I'll manage this problem using oversample technique and compare with the original balance if the model has better results or not. Oversample helps us balancing values by generating copies of the data with less lines.

In [1]:
import pandas as pd
import numpy as np

from imblearn.over_sampling import RandomOverSampler

from sklearn.model_selection import train_test_split

In [2]:
dir_in = "C:/Users/barre/Desktop/Machine Learning/projects/bank/in/{}"

In [3]:
df = pd.read_csv(dir_in.format('data_selection.csv'))
df.head(3)

Unnamed: 0,Total_Trans_Ct,Total_Revolving_Bal,Total_Relationship_Count,Months_Inactive_12_mon,Target
0,42,777,5,1,1
1,33,864,6,1,1
2,20,0,4,1,1


In [4]:
# features & target
X = df.drop('Target', axis=1)
y = df['Target']

In [5]:
# amount of values of existing customers
print("Existing Customers")
print((y == 1).value_counts())

Existing Customers
True     8235
False    1561
Name: Target, dtype: int64


In [6]:
# how many values of existing customers we need to obtain a relation of 30-70%
print((8235 / 0.7) - 8235)

3529.2857142857156


In [7]:
ros = RandomOverSampler(sampling_strategy={1: 8235, 0: 3530})

# oversampling
X_ros, y_ros = ros.fit_resample(X, y)

# checking balance
print("---------- Proportion -----------")
print("% Attrited Customers:", len(y_ros[(y_ros == 0)]) / len(y_ros))
print("% Existing Customers: ", len(y_ros[(y_ros == 1)]) / len(y_ros))

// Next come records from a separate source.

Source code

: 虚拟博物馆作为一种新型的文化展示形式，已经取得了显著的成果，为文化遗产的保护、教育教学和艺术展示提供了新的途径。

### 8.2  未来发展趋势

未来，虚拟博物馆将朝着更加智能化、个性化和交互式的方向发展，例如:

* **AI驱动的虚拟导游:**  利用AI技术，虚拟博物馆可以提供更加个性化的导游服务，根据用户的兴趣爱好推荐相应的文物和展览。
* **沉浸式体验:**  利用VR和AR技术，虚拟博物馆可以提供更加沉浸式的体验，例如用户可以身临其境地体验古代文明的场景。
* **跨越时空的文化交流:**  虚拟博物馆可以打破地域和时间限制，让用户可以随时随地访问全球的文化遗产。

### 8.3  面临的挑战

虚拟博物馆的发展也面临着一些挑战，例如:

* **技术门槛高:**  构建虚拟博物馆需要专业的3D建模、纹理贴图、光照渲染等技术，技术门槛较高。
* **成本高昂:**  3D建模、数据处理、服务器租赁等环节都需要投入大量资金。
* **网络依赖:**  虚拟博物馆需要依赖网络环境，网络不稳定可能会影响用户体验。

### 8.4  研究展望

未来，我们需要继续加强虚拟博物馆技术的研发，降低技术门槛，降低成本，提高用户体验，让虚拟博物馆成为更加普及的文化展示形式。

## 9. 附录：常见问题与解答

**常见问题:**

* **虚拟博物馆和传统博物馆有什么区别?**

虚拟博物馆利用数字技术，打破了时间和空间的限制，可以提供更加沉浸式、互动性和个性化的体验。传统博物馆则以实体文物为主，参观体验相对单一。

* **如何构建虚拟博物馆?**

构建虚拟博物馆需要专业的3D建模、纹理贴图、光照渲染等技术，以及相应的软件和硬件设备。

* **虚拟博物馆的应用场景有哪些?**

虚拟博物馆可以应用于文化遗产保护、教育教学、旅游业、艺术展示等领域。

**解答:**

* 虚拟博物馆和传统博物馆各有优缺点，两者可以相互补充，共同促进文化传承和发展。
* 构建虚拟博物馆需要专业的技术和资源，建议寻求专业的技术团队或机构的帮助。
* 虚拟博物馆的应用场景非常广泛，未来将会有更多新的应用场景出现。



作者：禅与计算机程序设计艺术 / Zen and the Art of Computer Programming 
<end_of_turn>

---------- Proportion -----------
% Attrited Customers: 0.30004249893752655
% Existing Customers:  0.6999575010624735


# Saving

In [8]:
cols = ['Total_Trans_Ct', 
        'Total_Revolving_Bal', 
        'Total_Relationship_Count', 
        'Months_Inactive_12_mon']

X_ros = pd.DataFrame(X_ros, columns=cols)
y_ros = pd.DataFrame(y_ros, columns=['Target'])

In [9]:
df_ros = pd.concat([X_ros, y_ros], axis=1)
df_ros.to_csv(dir_in.format('data_balanced.csv'), sep=',', index=False)